• _CHALLENGE_
Convert the material between the lines holding "Document page, 1654x931 pixels." and "title GDPR: attenzione! [82, 37, 1571, 193]", inclusive, into a two-column CSV with the headers input and output. Give one row per entry, with its text under input and its answer under output, each field in quotation marks and every line break replaced by a space.
-- start of DATA IN THIS EXERCISE --
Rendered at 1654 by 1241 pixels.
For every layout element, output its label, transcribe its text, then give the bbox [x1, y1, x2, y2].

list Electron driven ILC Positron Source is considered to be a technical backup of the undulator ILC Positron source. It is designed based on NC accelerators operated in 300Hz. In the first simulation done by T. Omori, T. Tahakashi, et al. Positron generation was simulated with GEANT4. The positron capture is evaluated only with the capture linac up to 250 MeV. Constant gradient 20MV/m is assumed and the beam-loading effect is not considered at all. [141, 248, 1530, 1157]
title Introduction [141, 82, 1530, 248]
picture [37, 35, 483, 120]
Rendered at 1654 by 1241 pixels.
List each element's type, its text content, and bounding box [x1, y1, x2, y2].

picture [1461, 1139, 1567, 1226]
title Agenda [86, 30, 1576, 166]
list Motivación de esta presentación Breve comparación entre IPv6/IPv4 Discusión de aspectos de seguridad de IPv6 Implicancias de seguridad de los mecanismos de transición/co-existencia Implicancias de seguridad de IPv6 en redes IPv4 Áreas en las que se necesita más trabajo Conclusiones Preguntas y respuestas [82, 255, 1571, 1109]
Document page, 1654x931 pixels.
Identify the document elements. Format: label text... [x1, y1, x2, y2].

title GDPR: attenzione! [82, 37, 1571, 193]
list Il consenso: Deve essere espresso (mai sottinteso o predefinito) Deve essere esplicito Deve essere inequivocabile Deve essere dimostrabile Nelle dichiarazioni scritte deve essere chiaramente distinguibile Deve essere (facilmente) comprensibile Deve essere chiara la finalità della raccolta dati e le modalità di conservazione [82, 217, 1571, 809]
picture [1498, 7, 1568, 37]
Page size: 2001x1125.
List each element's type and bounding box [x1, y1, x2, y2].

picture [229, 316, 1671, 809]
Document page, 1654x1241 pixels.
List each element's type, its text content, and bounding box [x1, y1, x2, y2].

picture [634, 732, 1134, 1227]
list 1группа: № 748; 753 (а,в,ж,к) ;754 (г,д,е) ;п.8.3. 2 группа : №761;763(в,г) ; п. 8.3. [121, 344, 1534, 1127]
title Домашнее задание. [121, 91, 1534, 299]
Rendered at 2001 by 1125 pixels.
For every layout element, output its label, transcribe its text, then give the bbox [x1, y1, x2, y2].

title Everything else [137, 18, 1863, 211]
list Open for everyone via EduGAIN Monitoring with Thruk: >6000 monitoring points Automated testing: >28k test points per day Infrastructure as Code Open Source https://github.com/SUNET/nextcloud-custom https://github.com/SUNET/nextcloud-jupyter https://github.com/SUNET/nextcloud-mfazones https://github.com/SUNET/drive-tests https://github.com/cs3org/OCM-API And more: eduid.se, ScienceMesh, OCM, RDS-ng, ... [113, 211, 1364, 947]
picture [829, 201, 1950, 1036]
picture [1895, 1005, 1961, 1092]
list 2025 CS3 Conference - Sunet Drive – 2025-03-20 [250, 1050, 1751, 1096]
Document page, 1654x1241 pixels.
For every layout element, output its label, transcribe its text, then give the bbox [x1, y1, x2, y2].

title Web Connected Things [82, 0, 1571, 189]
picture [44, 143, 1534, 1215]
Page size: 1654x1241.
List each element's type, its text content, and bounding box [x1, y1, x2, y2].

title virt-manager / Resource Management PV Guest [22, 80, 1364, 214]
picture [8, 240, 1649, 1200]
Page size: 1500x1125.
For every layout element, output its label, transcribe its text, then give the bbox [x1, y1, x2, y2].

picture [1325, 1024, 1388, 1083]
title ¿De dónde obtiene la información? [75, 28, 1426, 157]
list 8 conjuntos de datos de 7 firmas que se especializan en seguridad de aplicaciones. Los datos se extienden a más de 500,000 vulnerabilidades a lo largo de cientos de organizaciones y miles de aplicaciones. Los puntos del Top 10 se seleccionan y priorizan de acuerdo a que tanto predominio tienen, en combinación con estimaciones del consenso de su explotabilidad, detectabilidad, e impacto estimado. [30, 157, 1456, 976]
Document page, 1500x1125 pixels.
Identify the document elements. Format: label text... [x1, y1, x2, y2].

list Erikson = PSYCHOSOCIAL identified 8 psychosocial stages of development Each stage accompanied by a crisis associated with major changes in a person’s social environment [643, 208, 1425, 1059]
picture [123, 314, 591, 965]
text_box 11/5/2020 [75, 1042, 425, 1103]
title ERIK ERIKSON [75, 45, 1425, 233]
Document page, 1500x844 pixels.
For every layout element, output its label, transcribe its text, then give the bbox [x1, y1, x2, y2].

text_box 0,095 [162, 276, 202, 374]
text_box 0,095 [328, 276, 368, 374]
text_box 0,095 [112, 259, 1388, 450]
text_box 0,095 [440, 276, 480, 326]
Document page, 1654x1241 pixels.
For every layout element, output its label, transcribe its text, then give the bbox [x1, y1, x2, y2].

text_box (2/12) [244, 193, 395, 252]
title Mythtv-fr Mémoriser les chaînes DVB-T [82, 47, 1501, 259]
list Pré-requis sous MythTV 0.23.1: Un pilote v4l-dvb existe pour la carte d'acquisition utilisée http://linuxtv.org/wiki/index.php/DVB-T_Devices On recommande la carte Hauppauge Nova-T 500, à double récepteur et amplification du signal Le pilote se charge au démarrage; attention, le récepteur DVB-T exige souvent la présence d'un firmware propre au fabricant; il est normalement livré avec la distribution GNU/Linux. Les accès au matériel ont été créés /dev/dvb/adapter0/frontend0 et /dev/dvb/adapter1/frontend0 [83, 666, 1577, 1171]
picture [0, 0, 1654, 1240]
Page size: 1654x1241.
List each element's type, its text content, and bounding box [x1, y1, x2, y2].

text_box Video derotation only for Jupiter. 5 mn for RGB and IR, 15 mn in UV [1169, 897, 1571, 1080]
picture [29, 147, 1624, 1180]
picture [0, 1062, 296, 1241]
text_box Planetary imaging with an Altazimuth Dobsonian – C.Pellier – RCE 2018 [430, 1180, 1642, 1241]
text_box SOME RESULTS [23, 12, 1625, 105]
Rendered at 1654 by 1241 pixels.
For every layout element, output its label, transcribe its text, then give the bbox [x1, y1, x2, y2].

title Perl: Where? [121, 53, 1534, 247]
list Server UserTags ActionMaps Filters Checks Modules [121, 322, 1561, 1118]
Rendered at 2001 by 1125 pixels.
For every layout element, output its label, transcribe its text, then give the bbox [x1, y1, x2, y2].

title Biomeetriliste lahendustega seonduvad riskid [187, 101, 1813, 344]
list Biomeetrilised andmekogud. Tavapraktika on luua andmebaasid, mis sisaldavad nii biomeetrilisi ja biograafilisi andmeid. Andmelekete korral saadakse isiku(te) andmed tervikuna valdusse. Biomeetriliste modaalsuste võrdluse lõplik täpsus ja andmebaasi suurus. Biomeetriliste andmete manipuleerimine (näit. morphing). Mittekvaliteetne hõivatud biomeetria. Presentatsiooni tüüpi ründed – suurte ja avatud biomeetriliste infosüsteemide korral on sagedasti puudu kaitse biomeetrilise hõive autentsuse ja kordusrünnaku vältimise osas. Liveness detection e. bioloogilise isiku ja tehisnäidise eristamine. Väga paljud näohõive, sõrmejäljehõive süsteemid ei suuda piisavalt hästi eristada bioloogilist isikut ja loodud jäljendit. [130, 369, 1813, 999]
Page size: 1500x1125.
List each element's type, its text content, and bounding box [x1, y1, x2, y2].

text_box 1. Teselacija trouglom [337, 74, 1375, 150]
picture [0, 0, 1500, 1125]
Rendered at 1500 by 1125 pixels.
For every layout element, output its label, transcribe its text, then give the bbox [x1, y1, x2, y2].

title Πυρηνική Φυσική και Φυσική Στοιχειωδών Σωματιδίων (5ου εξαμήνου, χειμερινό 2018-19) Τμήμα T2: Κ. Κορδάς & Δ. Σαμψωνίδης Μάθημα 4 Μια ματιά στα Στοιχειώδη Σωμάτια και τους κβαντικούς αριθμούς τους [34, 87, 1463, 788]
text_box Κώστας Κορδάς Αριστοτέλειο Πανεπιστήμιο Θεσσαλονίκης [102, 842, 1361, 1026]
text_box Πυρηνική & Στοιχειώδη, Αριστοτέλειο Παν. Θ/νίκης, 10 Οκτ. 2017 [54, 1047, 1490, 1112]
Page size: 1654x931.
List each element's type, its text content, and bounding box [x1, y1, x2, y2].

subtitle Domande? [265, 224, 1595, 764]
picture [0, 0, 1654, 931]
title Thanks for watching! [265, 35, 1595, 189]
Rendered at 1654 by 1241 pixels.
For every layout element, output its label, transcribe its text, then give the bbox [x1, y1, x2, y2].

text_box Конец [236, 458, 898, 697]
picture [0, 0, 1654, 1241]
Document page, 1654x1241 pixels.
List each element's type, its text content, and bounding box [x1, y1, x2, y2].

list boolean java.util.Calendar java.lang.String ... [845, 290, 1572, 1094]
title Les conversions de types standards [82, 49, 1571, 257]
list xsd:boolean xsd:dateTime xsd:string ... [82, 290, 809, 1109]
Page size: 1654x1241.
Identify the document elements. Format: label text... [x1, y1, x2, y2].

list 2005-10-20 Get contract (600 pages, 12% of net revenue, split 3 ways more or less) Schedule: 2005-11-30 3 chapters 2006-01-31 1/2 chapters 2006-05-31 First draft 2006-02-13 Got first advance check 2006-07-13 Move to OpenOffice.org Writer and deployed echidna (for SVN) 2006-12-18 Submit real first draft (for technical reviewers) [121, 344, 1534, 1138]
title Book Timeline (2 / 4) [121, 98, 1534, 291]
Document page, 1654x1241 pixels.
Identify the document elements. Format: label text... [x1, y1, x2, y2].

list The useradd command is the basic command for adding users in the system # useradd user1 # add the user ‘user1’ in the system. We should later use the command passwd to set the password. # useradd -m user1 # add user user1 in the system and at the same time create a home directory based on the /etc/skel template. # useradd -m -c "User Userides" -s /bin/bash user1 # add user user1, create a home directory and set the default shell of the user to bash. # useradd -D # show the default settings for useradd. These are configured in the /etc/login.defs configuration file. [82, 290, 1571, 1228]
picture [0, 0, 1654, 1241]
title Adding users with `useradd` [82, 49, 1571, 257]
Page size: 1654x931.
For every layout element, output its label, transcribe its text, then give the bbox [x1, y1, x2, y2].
-- end of DATA IN THIS EXERCISE --
• _TASK ANSWER_
input,output
"Document page, 1654x931 pixels. Identify the document elements. Format: label text... [x1, y1, x2, y2].","title GDPR: attenzione! [82, 37, 1571, 193]"